One of the duende came out from behind the tree and, using my arm as a bridge, walked to my shoulder. He began to braid my hair and chittered to me. It sounded like gossip, but I was guessing.
“Oh. Oh wow,” Dante whispered. He did not seem too surprised but he grew up reading fantasy novels, so it probably made sense that there were small, green people living in the forest where we grew up.
“I know!” I said and grinned.
“What are they? Do they have names?” Dante said and continued to stare at the duende pulling on my hair.
"Duende. I haven't been formally introduced and I'm not even sure we could pronounce their names but aren't they cool?" I said.
“So cool. Are they- I mean, they aren’t mean to you, but are they mean? In general?” Dante asked. I noticed that a few dozen more were popping up out of nowhere.
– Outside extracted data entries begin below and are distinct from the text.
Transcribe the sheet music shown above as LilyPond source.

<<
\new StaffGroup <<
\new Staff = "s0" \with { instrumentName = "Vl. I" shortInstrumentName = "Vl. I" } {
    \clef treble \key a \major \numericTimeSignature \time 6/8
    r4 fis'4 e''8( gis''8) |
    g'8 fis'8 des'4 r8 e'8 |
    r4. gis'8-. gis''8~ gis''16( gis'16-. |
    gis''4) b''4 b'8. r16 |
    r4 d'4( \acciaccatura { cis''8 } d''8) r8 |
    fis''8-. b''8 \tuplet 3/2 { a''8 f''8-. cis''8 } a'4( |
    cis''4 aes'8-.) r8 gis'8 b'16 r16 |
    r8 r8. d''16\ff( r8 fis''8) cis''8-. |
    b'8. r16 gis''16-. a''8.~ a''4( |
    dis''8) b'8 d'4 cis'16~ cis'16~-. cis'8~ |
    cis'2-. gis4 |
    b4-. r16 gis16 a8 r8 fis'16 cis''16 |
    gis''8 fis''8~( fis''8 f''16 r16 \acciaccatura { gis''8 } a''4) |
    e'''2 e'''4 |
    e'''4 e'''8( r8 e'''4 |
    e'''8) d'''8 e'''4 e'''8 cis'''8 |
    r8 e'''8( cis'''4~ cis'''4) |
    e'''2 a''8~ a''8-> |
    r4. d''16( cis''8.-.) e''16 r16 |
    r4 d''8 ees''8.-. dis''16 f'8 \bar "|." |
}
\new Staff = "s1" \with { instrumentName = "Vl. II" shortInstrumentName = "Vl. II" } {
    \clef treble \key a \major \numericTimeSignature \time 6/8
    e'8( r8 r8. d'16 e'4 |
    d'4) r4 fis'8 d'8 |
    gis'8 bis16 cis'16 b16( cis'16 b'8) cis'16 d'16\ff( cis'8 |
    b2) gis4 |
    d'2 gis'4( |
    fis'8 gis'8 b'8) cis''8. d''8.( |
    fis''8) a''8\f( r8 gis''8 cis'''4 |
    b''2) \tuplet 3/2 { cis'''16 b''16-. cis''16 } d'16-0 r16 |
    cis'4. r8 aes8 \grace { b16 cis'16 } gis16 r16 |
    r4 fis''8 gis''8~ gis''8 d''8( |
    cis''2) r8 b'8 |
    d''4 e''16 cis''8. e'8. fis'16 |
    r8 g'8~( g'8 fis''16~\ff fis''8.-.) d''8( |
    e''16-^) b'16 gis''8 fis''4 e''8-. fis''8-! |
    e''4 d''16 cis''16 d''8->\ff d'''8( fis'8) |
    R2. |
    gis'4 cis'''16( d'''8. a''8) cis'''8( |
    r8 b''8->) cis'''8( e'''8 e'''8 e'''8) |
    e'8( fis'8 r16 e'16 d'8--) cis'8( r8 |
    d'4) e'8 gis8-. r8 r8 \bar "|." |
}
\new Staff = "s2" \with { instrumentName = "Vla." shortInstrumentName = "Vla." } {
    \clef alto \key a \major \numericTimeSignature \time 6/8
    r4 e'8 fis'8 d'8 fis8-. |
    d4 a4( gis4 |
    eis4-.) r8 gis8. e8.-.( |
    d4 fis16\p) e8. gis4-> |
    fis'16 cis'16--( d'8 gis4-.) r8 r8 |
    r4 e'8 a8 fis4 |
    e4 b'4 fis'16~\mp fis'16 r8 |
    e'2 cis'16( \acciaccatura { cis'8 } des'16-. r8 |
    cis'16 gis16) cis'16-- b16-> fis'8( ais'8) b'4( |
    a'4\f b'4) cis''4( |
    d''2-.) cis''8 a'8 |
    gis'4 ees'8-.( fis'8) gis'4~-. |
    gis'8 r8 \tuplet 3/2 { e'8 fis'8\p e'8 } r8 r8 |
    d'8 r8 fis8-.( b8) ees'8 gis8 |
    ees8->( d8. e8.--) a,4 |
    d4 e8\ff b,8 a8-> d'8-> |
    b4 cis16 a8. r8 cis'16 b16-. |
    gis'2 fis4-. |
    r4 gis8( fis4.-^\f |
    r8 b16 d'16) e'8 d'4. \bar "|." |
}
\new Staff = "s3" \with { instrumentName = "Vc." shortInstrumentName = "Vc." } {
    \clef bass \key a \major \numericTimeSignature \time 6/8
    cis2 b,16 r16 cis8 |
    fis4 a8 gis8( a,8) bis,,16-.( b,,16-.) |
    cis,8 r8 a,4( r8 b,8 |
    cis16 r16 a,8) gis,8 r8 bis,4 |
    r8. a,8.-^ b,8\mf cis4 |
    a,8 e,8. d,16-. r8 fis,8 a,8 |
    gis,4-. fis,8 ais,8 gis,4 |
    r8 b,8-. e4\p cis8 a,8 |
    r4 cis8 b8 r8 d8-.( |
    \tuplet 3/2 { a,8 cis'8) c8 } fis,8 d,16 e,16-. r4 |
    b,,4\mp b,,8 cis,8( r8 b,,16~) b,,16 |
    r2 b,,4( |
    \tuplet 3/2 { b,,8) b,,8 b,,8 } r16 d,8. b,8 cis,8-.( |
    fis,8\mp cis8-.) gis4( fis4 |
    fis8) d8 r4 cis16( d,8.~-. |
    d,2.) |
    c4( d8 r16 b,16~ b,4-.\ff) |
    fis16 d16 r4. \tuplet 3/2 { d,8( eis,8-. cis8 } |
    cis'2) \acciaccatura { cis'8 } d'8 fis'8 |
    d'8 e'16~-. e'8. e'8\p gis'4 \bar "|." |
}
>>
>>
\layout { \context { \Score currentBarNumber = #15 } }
"I think as long as you are respectful to the forest, you'll be fine. I think if you piss them off, they'll eat you. And you, buddy, look like you could feed their clan for a year," I said and eyed Dante. He was carrying more muscle now than the last time I saw him, three days earlier.
“I know. Weird, right? I’m super fast too. Strong. Weirdly strong,” he said, his eyes wide.
I poked his bicep. “You should be. Are you bulletproof too? To round out the whole superhero thing you have going on, I mean.”
“Eli?” Dante said and turned to him.
“Yeah?” He looked up from the intense but quiet argument he was having with Artie.
“Am I bulletproof?”
Artie turned around at that question and both brothers made a face.
“Sort of. Depends. It’s not fun, getting shot, so don’t try it without Cee around,” Eli advised.
“That doesn’t sound promising,” I muttered.
Dante looked troubled.
We sat and let the duende pull our hair into complicated braids until Artie and Eli turned around and faced us.
It was the first time since I woke up that I saw Eli. I don’t know what I expected, knowing what I did. Maybe some kind of revelation, maybe for him to be plainer, more ordinary now that I understood the most central fact about him. Instead, he seemed more himself, like he was now able to move freely as he was meant to, comfortable in his own skin. He studied both of us for a long moment before he sighed and looked at Artie.
“It’s the only thing I can think of. And Azolata might have a better idea on how to go forward,” Artie said.
Eli bared his teeth, a move that was so wolflike, I had to choke down my laughter.
When I looked at Dante, he was doing the same thing, trying to mimic the same look of fierce disgust.
I couldn’t stop my laughter at him. He looked like a puppy trying to stare down a much bigger dog.
“Come on. I’ll tell Lou to buy you a donut,” Artie said and patted his older brother.
Eli gave in and we all followed Artie out of the woods. At the last moment, I turned and waved at the duende, who were gathered around the rocks we had been sitting on. They waved back.